■ TASK TO COMPLETE: Give the lines of the listing as a numbered list, leaving out blank lines, from the line with "藏地有个很好的习惯：人们不管" to the line with "以前的诸佛菩萨怎样发愿，我们", both included.

■ RECORDS FOR THE EXERCISE:
---
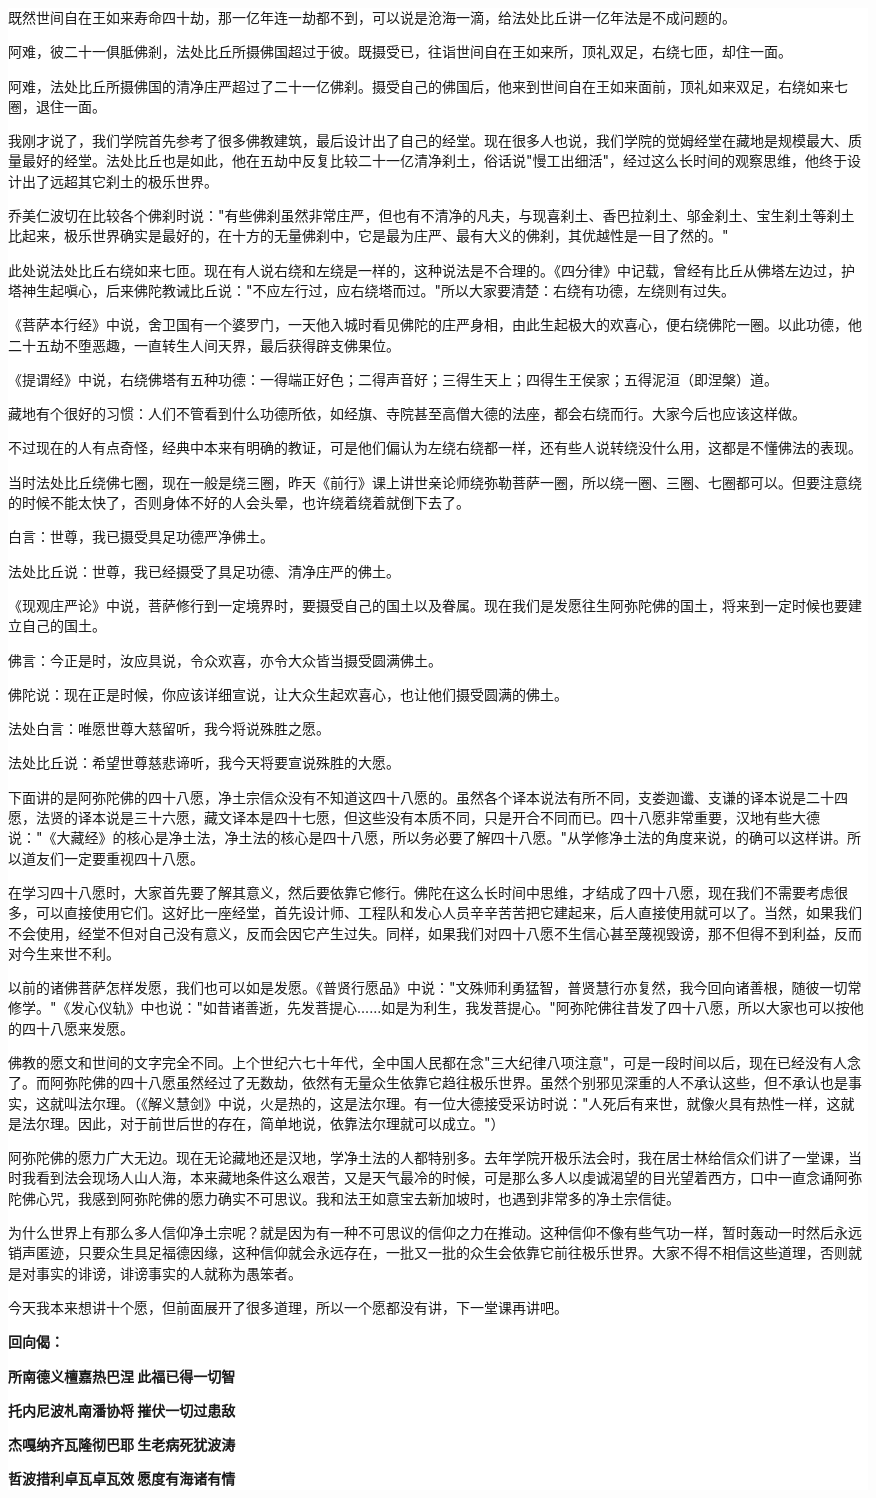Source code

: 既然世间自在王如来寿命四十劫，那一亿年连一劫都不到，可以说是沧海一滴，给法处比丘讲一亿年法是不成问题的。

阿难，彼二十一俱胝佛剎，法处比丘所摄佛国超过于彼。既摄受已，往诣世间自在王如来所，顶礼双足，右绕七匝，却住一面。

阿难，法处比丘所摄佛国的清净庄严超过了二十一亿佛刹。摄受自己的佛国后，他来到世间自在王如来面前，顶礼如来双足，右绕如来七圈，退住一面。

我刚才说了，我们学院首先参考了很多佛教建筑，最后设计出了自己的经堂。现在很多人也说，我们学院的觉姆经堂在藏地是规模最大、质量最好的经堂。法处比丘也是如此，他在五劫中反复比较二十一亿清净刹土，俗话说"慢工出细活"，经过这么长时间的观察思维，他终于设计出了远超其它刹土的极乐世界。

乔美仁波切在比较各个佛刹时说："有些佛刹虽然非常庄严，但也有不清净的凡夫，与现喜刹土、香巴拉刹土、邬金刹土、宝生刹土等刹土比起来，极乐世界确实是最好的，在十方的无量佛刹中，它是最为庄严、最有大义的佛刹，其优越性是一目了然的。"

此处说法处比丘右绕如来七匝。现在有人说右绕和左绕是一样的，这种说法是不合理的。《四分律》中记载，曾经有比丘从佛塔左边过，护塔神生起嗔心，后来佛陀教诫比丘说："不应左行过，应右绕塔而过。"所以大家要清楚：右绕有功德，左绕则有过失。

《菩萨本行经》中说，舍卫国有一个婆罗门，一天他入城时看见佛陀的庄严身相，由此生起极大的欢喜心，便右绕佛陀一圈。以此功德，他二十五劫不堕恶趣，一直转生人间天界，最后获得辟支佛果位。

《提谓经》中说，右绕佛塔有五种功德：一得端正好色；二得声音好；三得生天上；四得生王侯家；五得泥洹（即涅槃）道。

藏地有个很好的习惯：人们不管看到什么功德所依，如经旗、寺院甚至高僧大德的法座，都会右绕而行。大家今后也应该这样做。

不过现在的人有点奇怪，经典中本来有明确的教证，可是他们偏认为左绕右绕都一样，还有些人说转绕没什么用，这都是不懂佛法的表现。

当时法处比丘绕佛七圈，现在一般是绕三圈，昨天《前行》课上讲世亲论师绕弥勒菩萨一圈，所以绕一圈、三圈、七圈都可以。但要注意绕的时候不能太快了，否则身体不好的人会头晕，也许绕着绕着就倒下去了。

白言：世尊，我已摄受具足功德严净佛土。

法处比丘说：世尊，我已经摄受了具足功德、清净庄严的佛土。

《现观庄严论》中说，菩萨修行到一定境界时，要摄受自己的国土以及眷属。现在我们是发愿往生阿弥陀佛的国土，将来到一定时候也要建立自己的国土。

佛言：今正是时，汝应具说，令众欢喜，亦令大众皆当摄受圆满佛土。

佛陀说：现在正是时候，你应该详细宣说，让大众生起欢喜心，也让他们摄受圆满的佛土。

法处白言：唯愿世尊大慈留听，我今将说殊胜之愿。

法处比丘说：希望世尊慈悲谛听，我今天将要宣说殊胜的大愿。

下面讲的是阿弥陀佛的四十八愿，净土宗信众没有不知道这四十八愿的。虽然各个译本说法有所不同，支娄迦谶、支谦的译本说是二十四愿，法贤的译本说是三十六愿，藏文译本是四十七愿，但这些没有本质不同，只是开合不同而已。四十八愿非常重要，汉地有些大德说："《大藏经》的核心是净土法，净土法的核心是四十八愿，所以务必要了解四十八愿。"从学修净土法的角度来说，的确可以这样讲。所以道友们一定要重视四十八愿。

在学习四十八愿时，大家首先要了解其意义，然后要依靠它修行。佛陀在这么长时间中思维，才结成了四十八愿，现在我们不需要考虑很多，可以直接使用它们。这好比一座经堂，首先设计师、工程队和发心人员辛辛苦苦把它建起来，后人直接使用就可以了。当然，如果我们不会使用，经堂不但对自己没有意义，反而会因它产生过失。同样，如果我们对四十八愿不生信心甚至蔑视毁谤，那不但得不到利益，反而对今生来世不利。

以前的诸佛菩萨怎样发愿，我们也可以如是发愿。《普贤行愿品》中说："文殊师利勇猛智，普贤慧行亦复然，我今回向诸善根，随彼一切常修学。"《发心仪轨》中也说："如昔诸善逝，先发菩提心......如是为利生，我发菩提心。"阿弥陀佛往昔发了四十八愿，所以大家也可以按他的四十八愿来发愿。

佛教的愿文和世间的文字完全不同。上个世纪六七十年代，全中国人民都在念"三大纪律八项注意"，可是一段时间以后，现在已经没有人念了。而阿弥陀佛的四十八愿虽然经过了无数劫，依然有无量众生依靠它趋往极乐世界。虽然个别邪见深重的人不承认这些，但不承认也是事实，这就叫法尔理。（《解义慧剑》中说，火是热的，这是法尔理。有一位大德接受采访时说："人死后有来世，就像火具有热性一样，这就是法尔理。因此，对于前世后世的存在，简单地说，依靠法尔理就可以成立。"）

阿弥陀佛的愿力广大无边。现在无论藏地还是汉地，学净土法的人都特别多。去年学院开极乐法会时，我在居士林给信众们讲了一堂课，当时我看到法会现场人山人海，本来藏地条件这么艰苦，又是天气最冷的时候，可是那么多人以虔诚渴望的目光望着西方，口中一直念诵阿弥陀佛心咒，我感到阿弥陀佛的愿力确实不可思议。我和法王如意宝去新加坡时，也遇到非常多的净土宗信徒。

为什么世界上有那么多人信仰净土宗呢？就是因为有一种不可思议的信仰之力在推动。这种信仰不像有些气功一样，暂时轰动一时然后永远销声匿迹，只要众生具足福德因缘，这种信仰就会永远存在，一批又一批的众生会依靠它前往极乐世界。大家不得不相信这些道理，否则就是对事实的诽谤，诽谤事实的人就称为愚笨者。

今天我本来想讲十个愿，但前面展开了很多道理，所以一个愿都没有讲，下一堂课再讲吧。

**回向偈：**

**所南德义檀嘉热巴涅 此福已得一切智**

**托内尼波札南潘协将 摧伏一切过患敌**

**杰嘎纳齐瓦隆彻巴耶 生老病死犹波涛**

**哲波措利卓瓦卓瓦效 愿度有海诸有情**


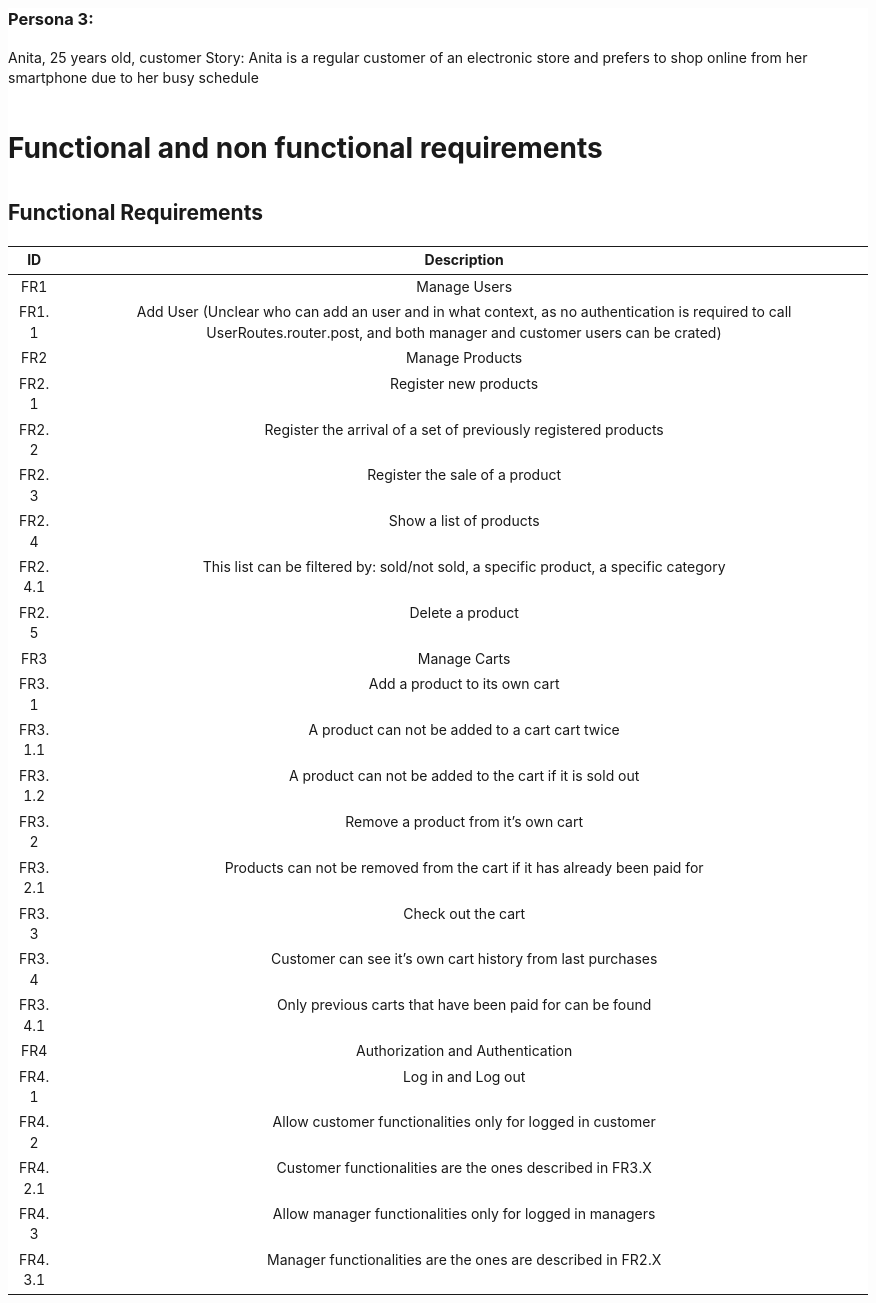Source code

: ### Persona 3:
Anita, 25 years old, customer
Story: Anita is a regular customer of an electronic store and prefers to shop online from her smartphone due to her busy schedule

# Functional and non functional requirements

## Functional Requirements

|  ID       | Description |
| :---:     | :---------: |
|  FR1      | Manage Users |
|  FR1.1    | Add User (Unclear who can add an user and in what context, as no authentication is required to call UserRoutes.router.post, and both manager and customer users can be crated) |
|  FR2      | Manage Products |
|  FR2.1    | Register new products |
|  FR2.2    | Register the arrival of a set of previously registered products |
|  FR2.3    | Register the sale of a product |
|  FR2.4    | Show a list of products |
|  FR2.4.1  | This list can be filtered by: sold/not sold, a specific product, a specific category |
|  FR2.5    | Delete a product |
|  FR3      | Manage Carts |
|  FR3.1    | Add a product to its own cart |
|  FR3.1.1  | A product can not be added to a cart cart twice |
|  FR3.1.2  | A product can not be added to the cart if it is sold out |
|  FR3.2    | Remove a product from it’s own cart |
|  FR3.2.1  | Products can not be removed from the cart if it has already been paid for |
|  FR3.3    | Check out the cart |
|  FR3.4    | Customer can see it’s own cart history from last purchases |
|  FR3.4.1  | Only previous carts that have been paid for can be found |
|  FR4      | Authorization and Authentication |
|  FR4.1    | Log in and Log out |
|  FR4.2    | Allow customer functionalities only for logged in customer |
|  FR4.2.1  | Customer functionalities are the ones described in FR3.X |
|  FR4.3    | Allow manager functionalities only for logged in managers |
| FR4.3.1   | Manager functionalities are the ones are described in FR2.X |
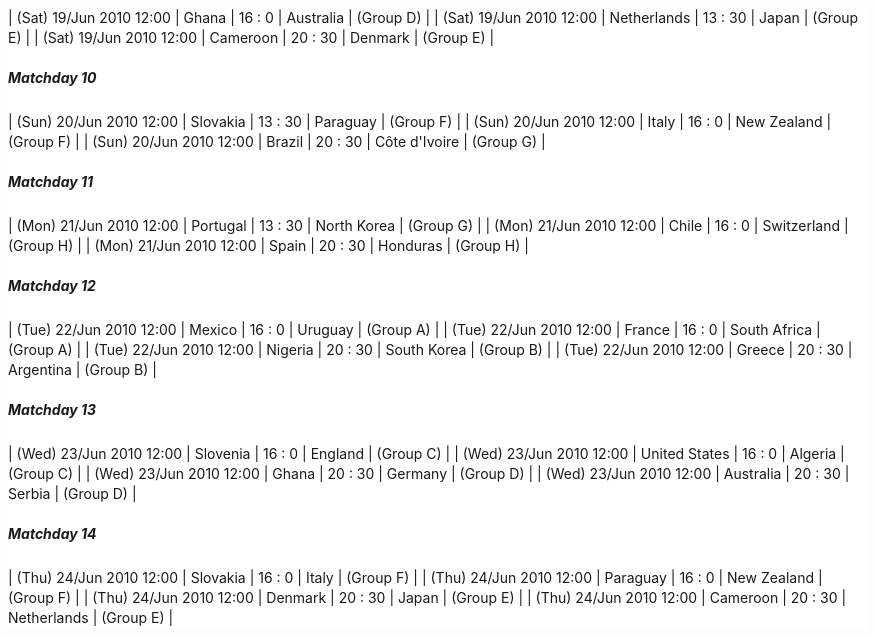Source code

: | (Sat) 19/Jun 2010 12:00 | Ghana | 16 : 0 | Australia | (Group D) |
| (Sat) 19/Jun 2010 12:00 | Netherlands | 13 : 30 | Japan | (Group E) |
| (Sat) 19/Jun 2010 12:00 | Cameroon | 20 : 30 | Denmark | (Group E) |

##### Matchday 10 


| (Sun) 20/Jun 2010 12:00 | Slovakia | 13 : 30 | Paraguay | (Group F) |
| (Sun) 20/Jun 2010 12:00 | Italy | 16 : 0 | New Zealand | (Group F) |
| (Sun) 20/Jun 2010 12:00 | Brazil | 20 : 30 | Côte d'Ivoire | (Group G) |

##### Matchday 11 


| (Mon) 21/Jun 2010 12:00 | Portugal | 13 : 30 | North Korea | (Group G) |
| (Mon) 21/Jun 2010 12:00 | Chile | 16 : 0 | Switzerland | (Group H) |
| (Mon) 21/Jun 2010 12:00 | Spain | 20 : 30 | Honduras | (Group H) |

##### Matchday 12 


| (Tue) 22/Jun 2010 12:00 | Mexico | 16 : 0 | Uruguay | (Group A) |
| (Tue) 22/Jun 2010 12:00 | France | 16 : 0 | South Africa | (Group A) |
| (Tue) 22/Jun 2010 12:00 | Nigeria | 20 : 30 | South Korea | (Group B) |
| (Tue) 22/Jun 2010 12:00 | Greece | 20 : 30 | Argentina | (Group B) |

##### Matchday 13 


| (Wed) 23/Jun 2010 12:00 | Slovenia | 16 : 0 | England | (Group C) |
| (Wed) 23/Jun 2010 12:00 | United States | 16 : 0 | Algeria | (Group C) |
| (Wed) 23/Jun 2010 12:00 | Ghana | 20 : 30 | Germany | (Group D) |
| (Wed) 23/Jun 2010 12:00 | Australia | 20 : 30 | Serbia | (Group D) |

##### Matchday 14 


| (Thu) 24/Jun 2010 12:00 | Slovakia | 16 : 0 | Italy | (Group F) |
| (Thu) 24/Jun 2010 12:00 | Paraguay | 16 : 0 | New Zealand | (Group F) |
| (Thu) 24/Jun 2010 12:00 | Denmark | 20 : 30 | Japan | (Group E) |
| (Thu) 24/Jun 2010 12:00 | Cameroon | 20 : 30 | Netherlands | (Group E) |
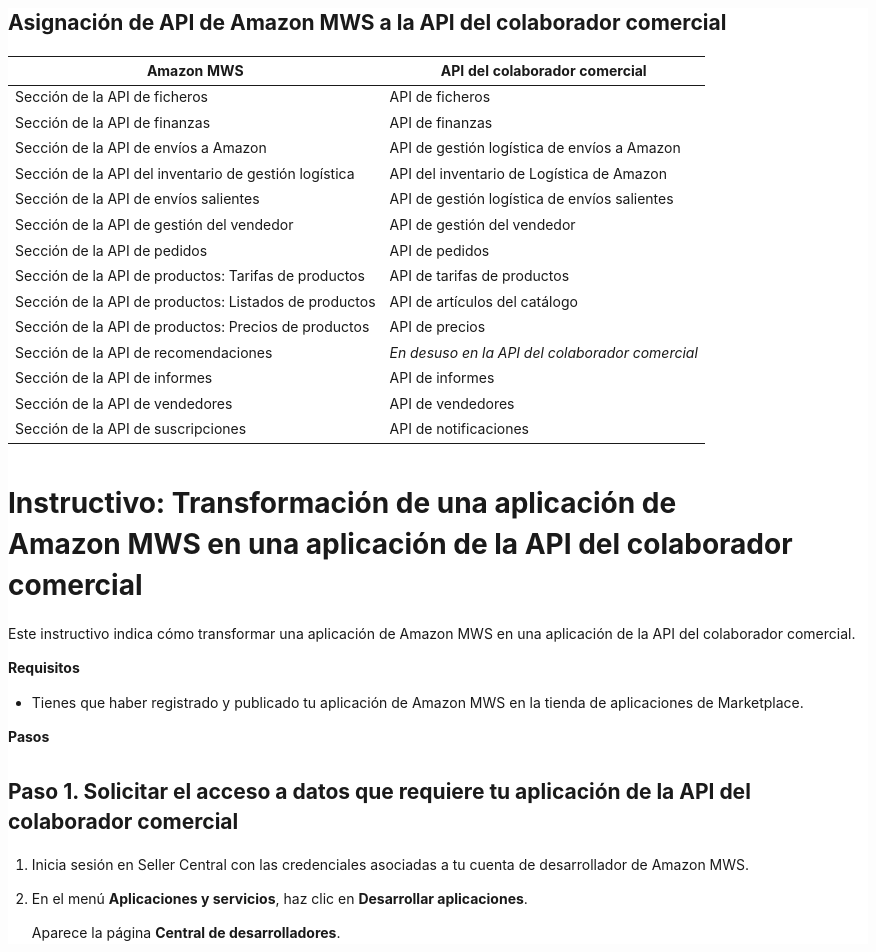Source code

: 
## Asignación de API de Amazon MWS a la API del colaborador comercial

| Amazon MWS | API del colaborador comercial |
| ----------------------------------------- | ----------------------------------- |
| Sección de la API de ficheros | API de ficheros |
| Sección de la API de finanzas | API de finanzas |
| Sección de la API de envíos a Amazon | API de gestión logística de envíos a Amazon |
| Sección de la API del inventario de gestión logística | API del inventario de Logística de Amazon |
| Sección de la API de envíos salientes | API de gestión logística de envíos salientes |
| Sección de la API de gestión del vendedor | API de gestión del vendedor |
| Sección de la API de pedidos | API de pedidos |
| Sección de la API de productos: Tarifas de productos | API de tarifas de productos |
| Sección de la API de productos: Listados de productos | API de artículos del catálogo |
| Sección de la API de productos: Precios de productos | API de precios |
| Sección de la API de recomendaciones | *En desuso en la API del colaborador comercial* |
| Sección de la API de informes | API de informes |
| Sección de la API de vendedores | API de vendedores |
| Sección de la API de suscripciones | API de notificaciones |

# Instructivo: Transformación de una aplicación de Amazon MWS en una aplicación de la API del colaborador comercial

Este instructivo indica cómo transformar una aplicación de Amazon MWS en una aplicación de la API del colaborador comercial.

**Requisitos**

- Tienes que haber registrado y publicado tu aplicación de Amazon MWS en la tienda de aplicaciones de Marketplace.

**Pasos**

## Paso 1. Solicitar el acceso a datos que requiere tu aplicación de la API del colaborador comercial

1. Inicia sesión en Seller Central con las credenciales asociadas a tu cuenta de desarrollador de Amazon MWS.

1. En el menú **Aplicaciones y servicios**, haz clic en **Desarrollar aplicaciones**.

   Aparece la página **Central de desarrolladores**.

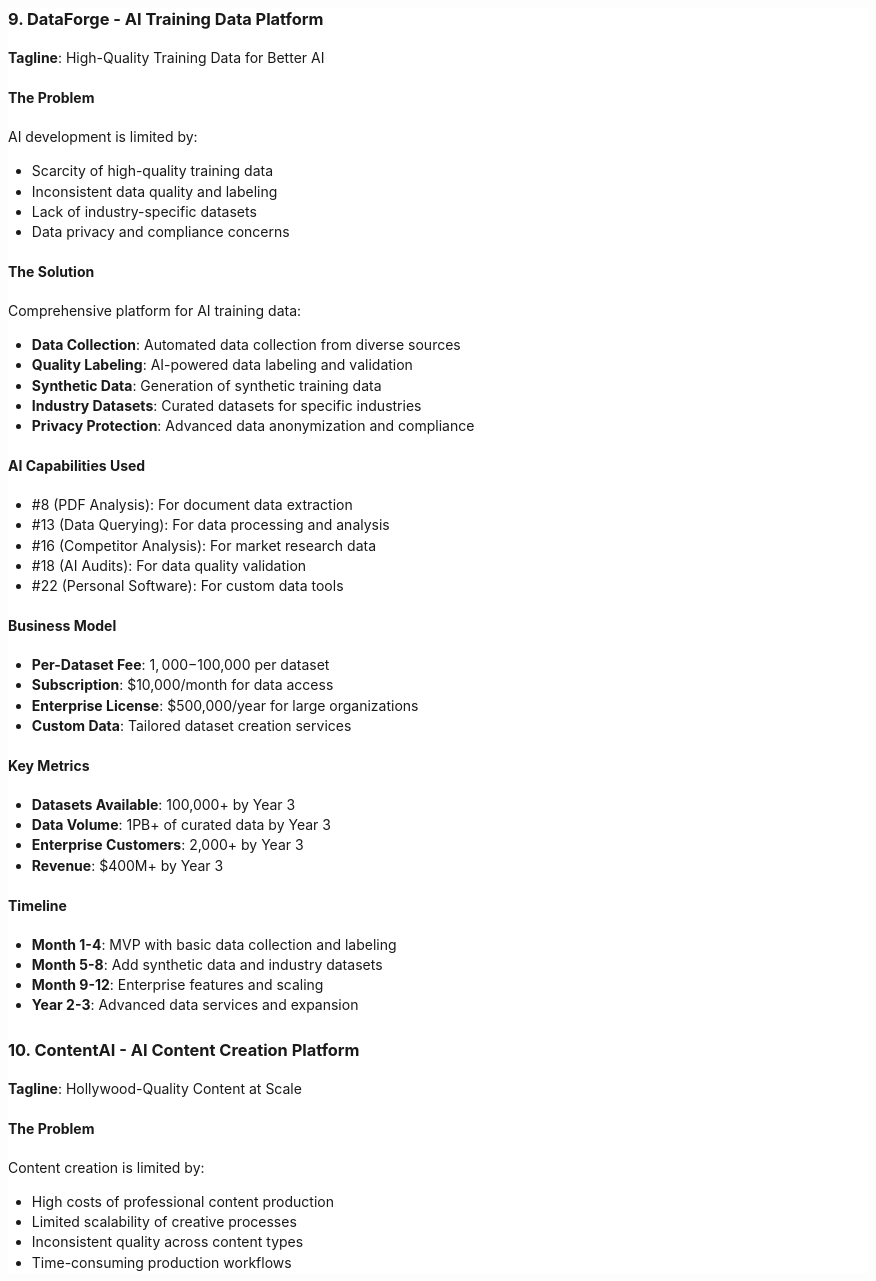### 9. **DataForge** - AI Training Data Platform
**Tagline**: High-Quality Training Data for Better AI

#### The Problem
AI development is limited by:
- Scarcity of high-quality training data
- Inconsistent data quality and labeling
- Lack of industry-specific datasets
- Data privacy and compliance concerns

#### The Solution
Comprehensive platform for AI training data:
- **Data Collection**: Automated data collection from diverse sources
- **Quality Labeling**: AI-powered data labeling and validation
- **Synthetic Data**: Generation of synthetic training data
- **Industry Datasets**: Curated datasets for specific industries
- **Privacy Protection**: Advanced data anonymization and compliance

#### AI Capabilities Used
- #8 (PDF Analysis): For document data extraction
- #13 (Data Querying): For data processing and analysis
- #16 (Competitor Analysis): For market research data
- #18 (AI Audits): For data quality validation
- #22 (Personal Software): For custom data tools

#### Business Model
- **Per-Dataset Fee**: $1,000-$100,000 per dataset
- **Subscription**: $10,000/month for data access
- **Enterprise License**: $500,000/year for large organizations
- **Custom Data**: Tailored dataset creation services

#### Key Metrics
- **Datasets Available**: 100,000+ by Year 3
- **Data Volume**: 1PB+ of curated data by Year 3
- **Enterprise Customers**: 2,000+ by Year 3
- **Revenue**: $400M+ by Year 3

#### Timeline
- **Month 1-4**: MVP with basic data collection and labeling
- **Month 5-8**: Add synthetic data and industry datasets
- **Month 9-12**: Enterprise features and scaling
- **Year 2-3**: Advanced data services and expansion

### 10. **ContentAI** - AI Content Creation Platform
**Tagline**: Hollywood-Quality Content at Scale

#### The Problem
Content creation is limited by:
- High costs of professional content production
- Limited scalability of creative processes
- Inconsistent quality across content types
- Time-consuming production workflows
---
■ SOLUTION BELOW:
1. 藏地有个很好的习惯：人们不管看到什么功德所依，如经旗、寺院甚至高僧大德的法座，都会右绕而行。大家今后也应该这样做。
2. 不过现在的人有点奇怪，经典中本来有明确的教证，可是他们偏认为左绕右绕都一样，还有些人说转绕没什么用，这都是不懂佛法的表现。
3. 当时法处比丘绕佛七圈，现在一般是绕三圈，昨天《前行》课上讲世亲论师绕弥勒菩萨一圈，所以绕一圈、三圈、七圈都可以。但要注意绕的时候不能太快了，否则身体不好的人会头晕，也许绕着绕着就倒下去了。
4. 白言：世尊，我已摄受具足功德严净佛土。
5. 法处比丘说：世尊，我已经摄受了具足功德、清净庄严的佛土。
6. 《现观庄严论》中说，菩萨修行到一定境界时，要摄受自己的国土以及眷属。现在我们是发愿往生阿弥陀佛的国土，将来到一定时候也要建立自己的国土。
7. 佛言：今正是时，汝应具说，令众欢喜，亦令大众皆当摄受圆满佛土。
8. 佛陀说：现在正是时候，你应该详细宣说，让大众生起欢喜心，也让他们摄受圆满的佛土。
9. 法处白言：唯愿世尊大慈留听，我今将说殊胜之愿。
10. 法处比丘说：希望世尊慈悲谛听，我今天将要宣说殊胜的大愿。
11. 下面讲的是阿弥陀佛的四十八愿，净土宗信众没有不知道这四十八愿的。虽然各个译本说法有所不同，支娄迦谶、支谦的译本说是二十四愿，法贤的译本说是三十六愿，藏文译本是四十七愿，但这些没有本质不同，只是开合不同而已。四十八愿非常重要，汉地有些大德说："《大藏经》的核心是净土法，净土法的核心是四十八愿，所以务必要了解四十八愿。"从学修净土法的角度来说，的确可以这样讲。所以道友们一定要重视四十八愿。
12. 在学习四十八愿时，大家首先要了解其意义，然后要依靠它修行。佛陀在这么长时间中思维，才结成了四十八愿，现在我们不需要考虑很多，可以直接使用它们。这好比一座经堂，首先设计师、工程队和发心人员辛辛苦苦把它建起来，后人直接使用就可以了。当然，如果我们不会使用，经堂不但对自己没有意义，反而会因它产生过失。同样，如果我们对四十八愿不生信心甚至蔑视毁谤，那不但得不到利益，反而对今生来世不利。
13. 以前的诸佛菩萨怎样发愿，我们也可以如是发愿。《普贤行愿品》中说："文殊师利勇猛智，普贤慧行亦复然，我今回向诸善根，随彼一切常修学。"《发心仪轨》中也说："如昔诸善逝，先发菩提心......如是为利生，我发菩提心。"阿弥陀佛往昔发了四十八愿，所以大家也可以按他的四十八愿来发愿。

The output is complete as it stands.